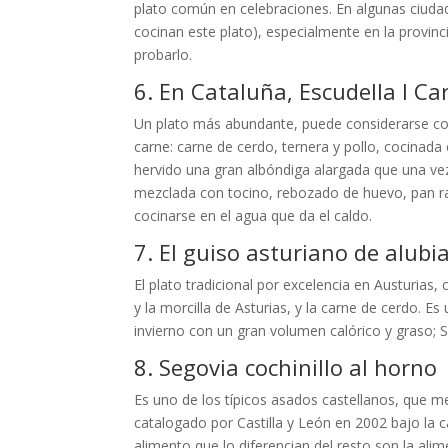
plato común en celebraciones. En algunas ciuda
cocinan este plato), especialmente en la provinc
probarlo.
6. En Cataluña, Escudella I Car
Un plato más abundante, puede considerarse como
carne: carne de cerdo, ternera y pollo, cocinada
hervido una gran albóndiga alargada que una vez
mezclada con tocino, rebozado de huevo, pan rall
cocinarse en el agua que da el caldo.
7. El guiso asturiano de alubi
El plato tradicional por excelencia en Austurias, c
y la morcilla de Asturias, y la carne de cerdo. E
invierno con un gran volumen calórico y graso; Se
8. Segovia cochinillo al horno
Es uno de los típicos asados ​​castellanos, que m
catalogado por Castilla y León en 2002 bajo la c
alimento que lo diferencian del resto son la ali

┄┄┄┄┄┄┄┄┄┄┄┄┄┄┄┄┄┄┄┄

- _Activity_
An exact copy of the entries above is required, with the pictures left out.

- _Response below_
plato común en celebraciones. En algunas ciuda
cocinan este plato), especialmente en la provinc
probarlo.
6. En Cataluña, Escudella I Car
Un plato más abundante, puede considerarse como
carne: carne de cerdo, ternera y pollo, cocinada
hervido una gran albóndiga alargada que una vez
mezclada con tocino, rebozado de huevo, pan rall
cocinarse en el agua que da el caldo.
7. El guiso asturiano de alubi
El plato tradicional por excelencia en Austurias, c
y la morcilla de Asturias, y la carne de cerdo. E
invierno con un gran volumen calórico y graso; Se
8. Segovia cochinillo al horno
Es uno de los típicos asados ​​castellanos, que m
catalogado por Castilla y León en 2002 bajo la c
alimento que lo diferencian del resto son la ali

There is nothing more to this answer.